Saved data entries
==============================

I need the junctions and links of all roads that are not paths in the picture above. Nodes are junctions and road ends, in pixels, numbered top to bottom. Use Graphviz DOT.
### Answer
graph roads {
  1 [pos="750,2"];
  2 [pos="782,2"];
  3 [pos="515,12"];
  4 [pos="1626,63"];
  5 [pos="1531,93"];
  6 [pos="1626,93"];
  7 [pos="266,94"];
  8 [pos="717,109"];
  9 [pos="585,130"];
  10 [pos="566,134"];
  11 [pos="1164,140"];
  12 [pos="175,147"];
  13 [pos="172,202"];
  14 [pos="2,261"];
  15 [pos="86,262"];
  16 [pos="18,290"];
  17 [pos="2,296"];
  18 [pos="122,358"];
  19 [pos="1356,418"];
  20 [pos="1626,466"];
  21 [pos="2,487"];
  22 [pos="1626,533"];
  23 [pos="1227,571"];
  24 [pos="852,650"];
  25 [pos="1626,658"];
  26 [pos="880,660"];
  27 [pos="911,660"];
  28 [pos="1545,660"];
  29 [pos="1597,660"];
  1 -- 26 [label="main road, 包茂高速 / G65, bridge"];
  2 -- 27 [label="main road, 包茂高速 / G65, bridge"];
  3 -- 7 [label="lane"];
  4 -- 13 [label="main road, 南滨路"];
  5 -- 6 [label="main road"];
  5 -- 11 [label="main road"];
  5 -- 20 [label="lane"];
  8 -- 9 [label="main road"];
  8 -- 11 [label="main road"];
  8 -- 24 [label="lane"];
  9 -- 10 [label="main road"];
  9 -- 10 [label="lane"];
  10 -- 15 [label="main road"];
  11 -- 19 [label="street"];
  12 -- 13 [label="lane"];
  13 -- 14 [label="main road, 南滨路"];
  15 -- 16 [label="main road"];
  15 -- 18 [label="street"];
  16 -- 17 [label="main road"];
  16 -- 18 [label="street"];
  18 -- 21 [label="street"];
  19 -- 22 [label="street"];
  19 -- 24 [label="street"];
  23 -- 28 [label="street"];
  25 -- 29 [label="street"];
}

==============================

# Exercise details:
Please return the data above in full, without altering a single line.

# Your response:
I need the junctions and links of all roads that are not paths in the picture above. Nodes are junctions and road ends, in pixels, numbered top to bottom. Use Graphviz DOT.
### Answer
graph roads {
  1 [pos="750,2"];
  2 [pos="782,2"];
  3 [pos="515,12"];
  4 [pos="1626,63"];
  5 [pos="1531,93"];
  6 [pos="1626,93"];
  7 [pos="266,94"];
  8 [pos="717,109"];
  9 [pos="585,130"];
  10 [pos="566,134"];
  11 [pos="1164,140"];
  12 [pos="175,147"];
  13 [pos="172,202"];
  14 [pos="2,261"];
  15 [pos="86,262"];
  16 [pos="18,290"];
  17 [pos="2,296"];
  18 [pos="122,358"];
  19 [pos="1356,418"];
  20 [pos="1626,466"];
  21 [pos="2,487"];
  22 [pos="1626,533"];
  23 [pos="1227,571"];
  24 [pos="852,650"];
  25 [pos="1626,658"];
  26 [pos="880,660"];
  27 [pos="911,660"];
  28 [pos="1545,660"];
  29 [pos="1597,660"];
  1 -- 26 [label="main road, 包茂高速 / G65, bridge"];
  2 -- 27 [label="main road, 包茂高速 / G65, bridge"];
  3 -- 7 [label="lane"];
  4 -- 13 [label="main road, 南滨路"];
  5 -- 6 [label="main road"];
  5 -- 11 [label="main road"];
  5 -- 20 [label="lane"];
  8 -- 9 [label="main road"];
  8 -- 11 [label="main road"];
  8 -- 24 [label="lane"];
  9 -- 10 [label="main road"];
  9 -- 10 [label="lane"];
  10 -- 15 [label="main road"];
  11 -- 19 [label="street"];
  12 -- 13 [label="lane"];
  13 -- 14 [label="main road, 南滨路"];
  15 -- 16 [label="main road"];
  15 -- 18 [label="street"];
  16 -- 17 [label="main road"];
  16 -- 18 [label="street"];
  18 -- 21 [label="street"];
  19 -- 22 [label="street"];
  19 -- 24 [label="street"];
  23 -- 28 [label="street"];
  25 -- 29 [label="street"];
}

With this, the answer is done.